TASK 1: In the article on Bihar's Mahagathbandhan alliance, which presidential candidate did Nitish Kumar decide to support?
TASK 2: Summarize the article on Bihar's Mahagathbandhan alliance in two sentences.
TASK 3: Take the article on Bihar's Mahagathbandhan alliance further, beginning after its last sentence.

On 8 November, 2015, when results for the Assembly polls in Bihar were announced, the scenes on Patna’s Veer Chand Patel Road promised a political whirlwind.
Outside the Janata Dal — United (JD-U) office on the busy Patna thoroughfare, hundreds of Congress and Rashtriya Janata Dal workers danced under a huge cut-out of Nitish Kumar, shouting slogans challenging Prime Minister Narendra Modi’s Bharatiya Janata Party (BJP).
Later in the day, as Kumar hugged Lalu Prasad Yadav at his residence, the RJD leader announced he would soon take his lantern (party’s symbol) to Uttar Pradesh to launch a war against Modi. Standing beside him, Kumar, under whose leadership the Mahagathbandhan — JD-U, RJD and Congress — had just trounced the BJP, beamed like an emperor in the wings.
That day seems so far away in history with the Mahagathbandhan leaders going in opposite directions — one in the BJP’s fold, the other in the waiting arms of the law and the third on a solitary path to take on Modi.
With his decision to support NDA’s presidential candidate Ram Nath Kovind, Nitish has virtually made his alliance untenable in Bihar. Politics makes strange bedfellows. It is also the art of justifying the impossible. But, Kumar’s decision to go along with the BJP appears to be the final step in a concerted strategy to snap ties with Mahagathbandhan partners and do business with the BJP.

DATASET SECTION:
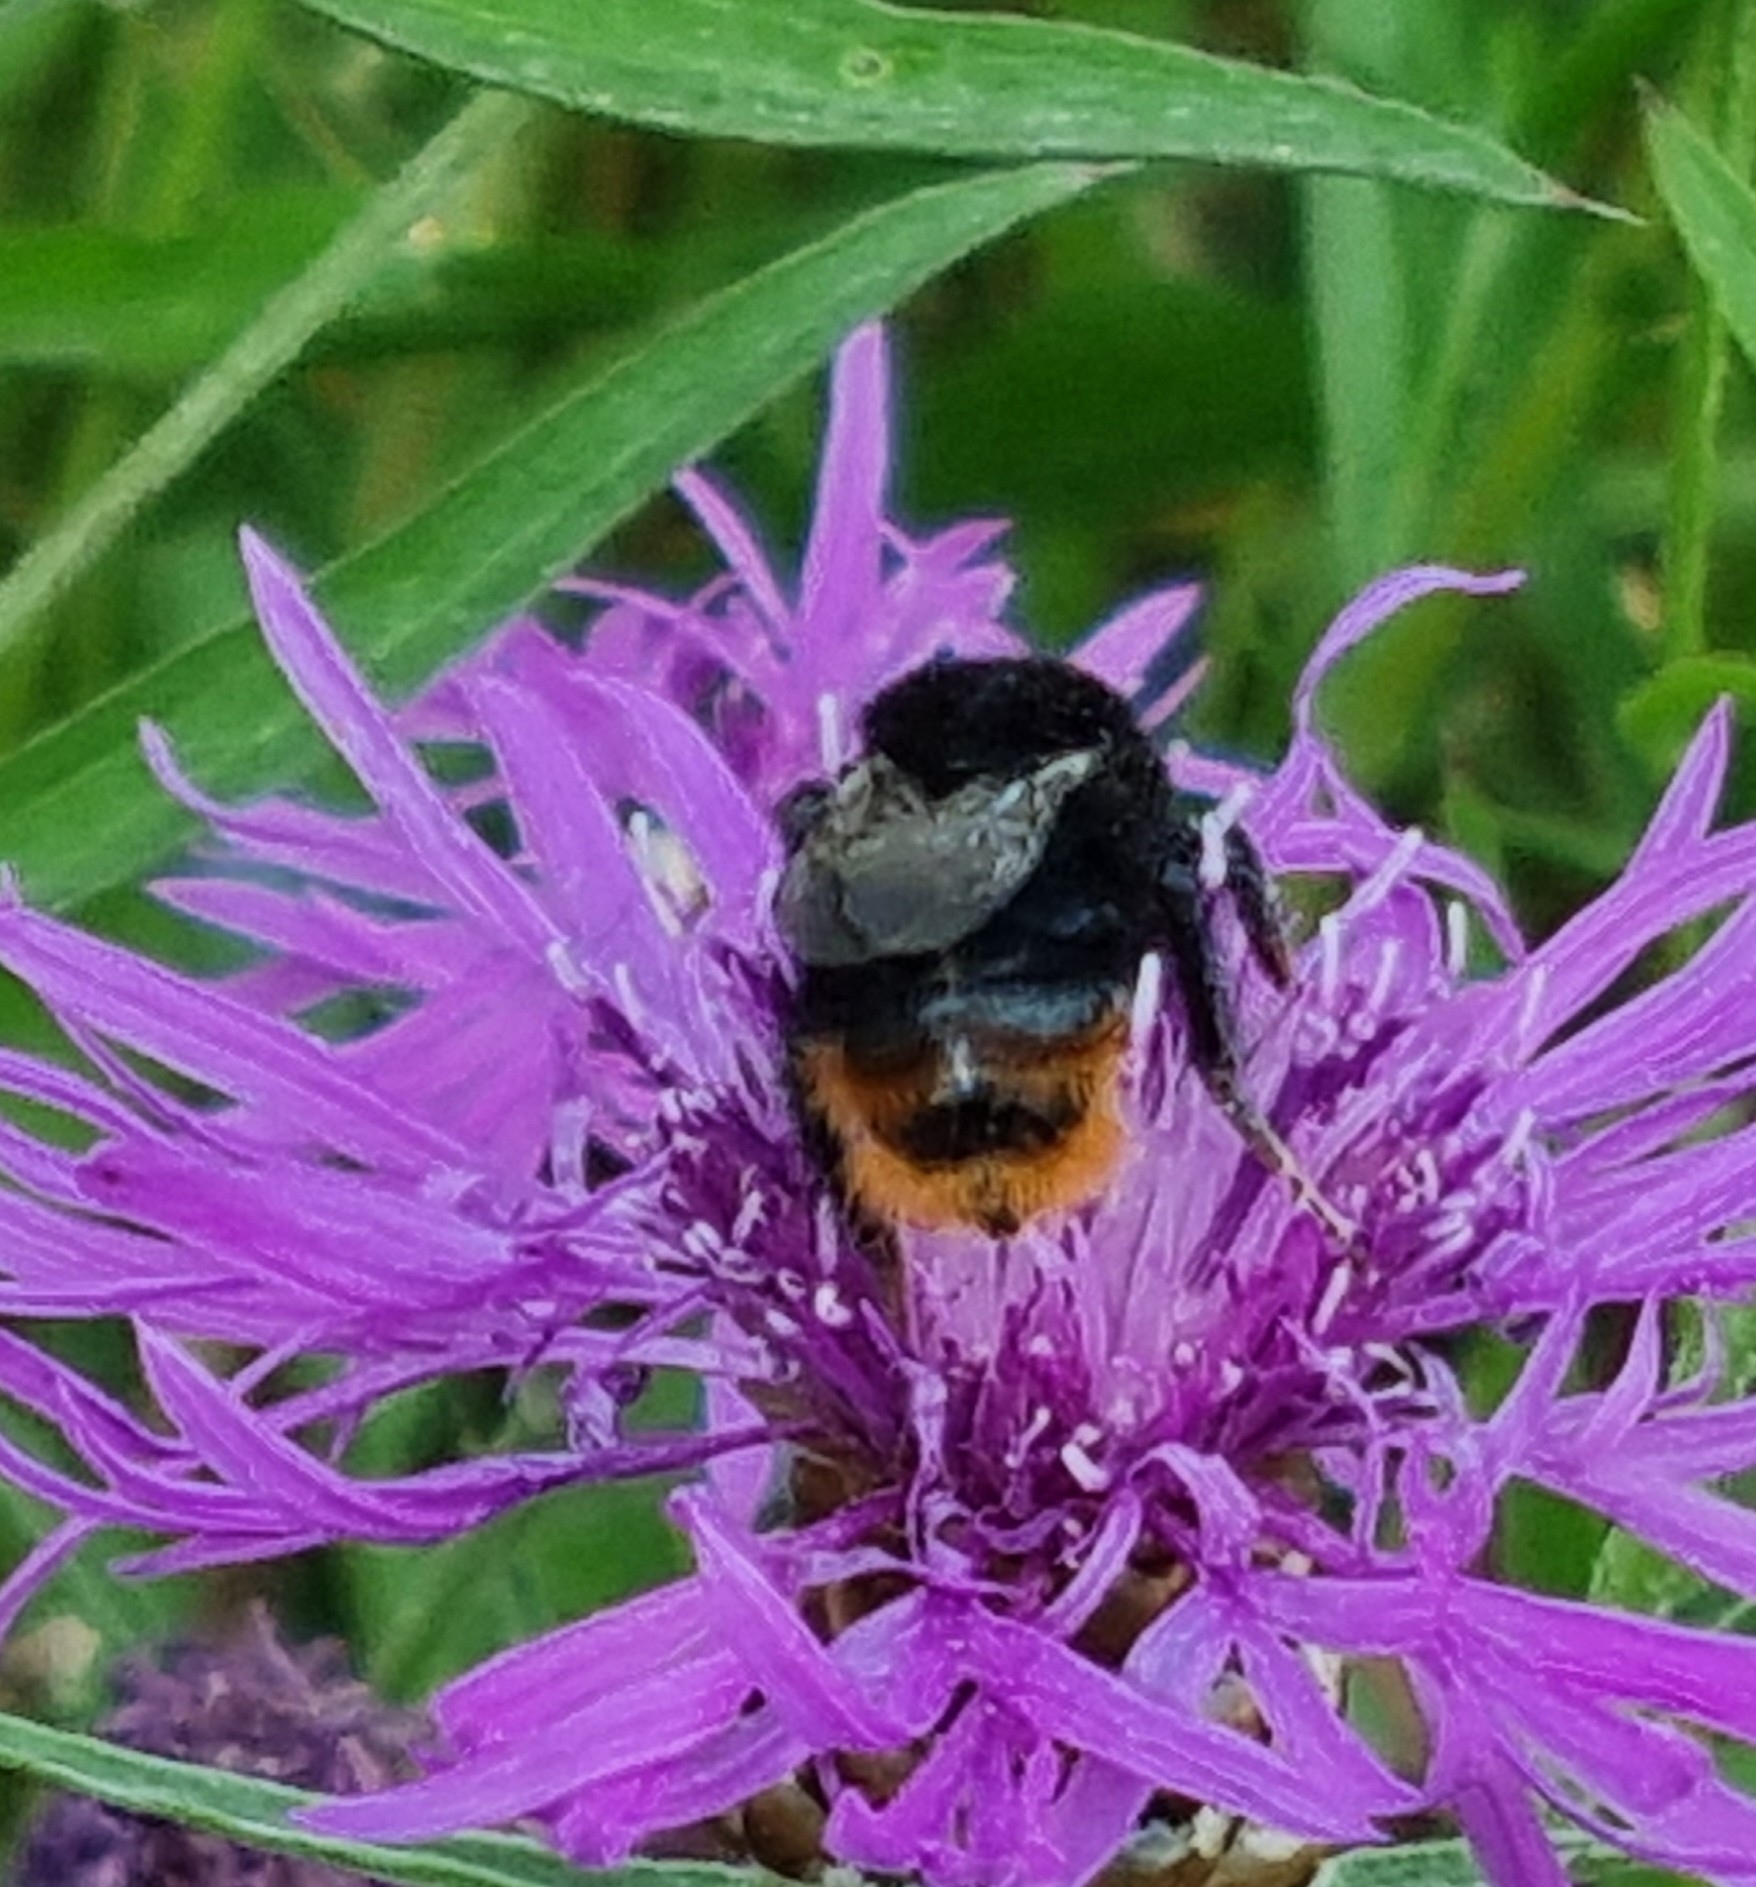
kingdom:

EXPECTED ANSWER 1: He decided to support Ram Nath Kovind, the NDA's presidential candidate.

EXPECTED ANSWER 2: After the Mahagathbandhan of the JD-U, RJD and Congress, led by Nitish Kumar, trounced the BJP in the Bihar Assembly polls, whose results were announced on 8 November 2015, Congress and RJD workers celebrated, and Lalu Prasad Yadav announced he would take his party to Uttar Pradesh to launch a war against Modi. The alliance's leaders have since gone in opposite directions, and Kumar's decision to support the NDA's presidential candidate, Ram Nath Kovind, has virtually made the alliance untenable, appearing to be the final step in a strategy to snap ties with his partners and do business with the BJP.

EXPECTED ANSWER 3:
Nitish is known for political opportunism. He is perhaps the only chief minister in India who has been in alliance with every political party in the state. Starting as Lalu’s ally, he has had the privilege of changing partners according to his convenience and, courtesy his malleability, remaining in power. His hopping-skipping-jumping and then returning to the starting block can be best compared with the politics of Jat leader Ajit Singh. But, the only difference in the politics of opportunism of Nitish and Singh is that the Bihar chief minister manages to give an ideological spin to his political vile and manoeuvring.
His latest volte-face on Kovind is a classical Nitish. The Bihar chief minister, ironically, was the pioneer of the idea of a joint opposition candidate for the presidential election. His party colleague Sharad Yadav was not only one of the prospective candidates but also the party’s representative at opposition meetings to discuss a joint candidate. Kumar, in an exhibition of running with the BJP and hunting with the opposition, skipped deliberations and instead liaised with the prime minister.
And now he had decided to support Kovind, saying he is the first governor from Bihar to have been named as the ruling party’s presidential candidate. Never mind the possibility of Meera Kumar, a Dalit leader from Bihar, being the opposition’s candidate.
What could be Nitish’s compulsion?
Just a few years ago, Nitish had become the rallying point for the anti-Modi alliance. By adopting an ideological stand on Gujarat riots and politics of secularism, he was widely seen as a counter to the BJP under Modi. “This is politics. One has to sometimes wear the skullcap and sometimes apply tilak,” he had famously said.
During the campaign for the Bihar Assembly election, Nitish was belligerent, taking on Modi on every front, putting the prime minister on the backfoot with crafty counters like ‘Bihar in my DNA’ and challenging the development narrative of the BJP with his bottom upwards approach against the ruling party’s focus on corporates and big-ticket investments. By all accounts, it seemed Nitish was talking to a national audience.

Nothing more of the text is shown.